◆ **EXTRACT PROVIDED**:

We’ve hit a bit of a milestone today. This is the first series I’ve read for the Biweekly Book Review that is still ongoing. So when the book ended on a cliffhanger, naturally I screamed. It’ll be really interesting to revisit this chunk of the galaxy next year, when the third book comes out.
In another milestone, this is the first book I’ve read for these reviews that I had to borrow from the library (since I want to buy it in paperback). Which is fine. Unless you’re like me, and you leave the book sitting in your overdrive account for almost 3 weeks while you finish the rest of your reading, then spend the three days before it’s due back frantically racing against the clock trying to read and also take coherent notes because you know you won’t be able to refer back to it later, all the while terrified you’ll make some horrible mistake in your post because the notes weren’t good enough.
*deep breath* OK. Shadow Fall by Alexander Freed.

◆ **ACTIVITIES**:
(1) Write out everything in the book review from "We’ve hit a" down to "book comes out.".
(2) According to the book review, how long did the borrowed book sit in the reviewer's overdrive account?
(3) Proceed with the book review, starting right after its last sentence.
The records that come after have no connection to the book review.

◆ **EXTRACTED ENTRIES**:

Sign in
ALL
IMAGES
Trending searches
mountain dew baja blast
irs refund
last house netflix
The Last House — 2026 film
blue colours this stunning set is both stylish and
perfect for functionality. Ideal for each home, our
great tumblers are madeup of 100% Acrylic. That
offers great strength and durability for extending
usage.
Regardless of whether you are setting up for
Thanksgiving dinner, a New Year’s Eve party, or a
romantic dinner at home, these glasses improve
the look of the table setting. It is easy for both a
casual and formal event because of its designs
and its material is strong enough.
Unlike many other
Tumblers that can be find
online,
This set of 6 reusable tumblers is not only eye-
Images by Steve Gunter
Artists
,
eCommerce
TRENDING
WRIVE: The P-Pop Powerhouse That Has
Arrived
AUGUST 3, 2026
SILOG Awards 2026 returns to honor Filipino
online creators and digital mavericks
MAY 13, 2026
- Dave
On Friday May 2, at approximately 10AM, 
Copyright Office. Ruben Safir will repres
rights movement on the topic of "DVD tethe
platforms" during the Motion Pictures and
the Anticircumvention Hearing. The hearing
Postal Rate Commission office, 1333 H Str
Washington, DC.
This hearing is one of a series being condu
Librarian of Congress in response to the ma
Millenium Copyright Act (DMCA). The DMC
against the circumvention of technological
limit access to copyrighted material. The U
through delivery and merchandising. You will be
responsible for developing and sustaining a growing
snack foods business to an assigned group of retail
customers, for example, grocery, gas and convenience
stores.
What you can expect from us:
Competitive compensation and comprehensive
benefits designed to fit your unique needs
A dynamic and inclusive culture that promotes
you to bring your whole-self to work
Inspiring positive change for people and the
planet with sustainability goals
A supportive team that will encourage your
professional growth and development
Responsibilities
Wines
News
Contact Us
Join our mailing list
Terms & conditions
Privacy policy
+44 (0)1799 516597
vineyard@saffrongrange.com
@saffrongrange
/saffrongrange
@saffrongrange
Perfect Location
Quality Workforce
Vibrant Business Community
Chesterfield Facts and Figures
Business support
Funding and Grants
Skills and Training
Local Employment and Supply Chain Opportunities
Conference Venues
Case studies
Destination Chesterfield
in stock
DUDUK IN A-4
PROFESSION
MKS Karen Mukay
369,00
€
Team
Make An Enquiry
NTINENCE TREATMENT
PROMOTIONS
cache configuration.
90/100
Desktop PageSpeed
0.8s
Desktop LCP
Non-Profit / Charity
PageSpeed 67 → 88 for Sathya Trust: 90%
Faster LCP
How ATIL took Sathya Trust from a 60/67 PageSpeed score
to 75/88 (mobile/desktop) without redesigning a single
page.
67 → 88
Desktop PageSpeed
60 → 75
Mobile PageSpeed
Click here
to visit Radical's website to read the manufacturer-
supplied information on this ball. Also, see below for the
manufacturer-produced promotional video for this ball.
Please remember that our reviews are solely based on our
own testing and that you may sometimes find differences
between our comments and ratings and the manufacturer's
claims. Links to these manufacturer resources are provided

◆ **ANSWER SECTION**:
(1)
We’ve hit a bit of a milestone today. This is the first series I’ve read for the Biweekly Book Review that is still ongoing. So when the book ended on a cliffhanger, naturally I screamed. It’ll be really interesting to revisit this chunk of the galaxy next year, when the third book comes out.

(2) Almost 3 weeks.

(3)
*Spoilers Below*
The Story
After failing to eliminate Shadow Wing in the last book, Alphabet Squadron has relocated over the ancient world of Troithe. Along with Hera Syndulla and her squadrons, they have set a trap to lure the elite TIE fighter wing out to the edges of the Outer Rim and to get rid of them once and for all.
So of course, it all goes to shit.
Kairos is injured in their initial attempt to bring down Shadow Wing over Troithe and is taken out of commission. Matters are of course complicated because no one really knows what species she is. The group then discovers that Yrica Quell, their leader, didn’t really leave the Empire after failing to prevent Operation Cinder. She left after being ordered to by her commander, Major Soran Keize. Incidentally, Soran Keize is still alive and has resumed command of Shadow Wing.
And if that wasn’t bad enough.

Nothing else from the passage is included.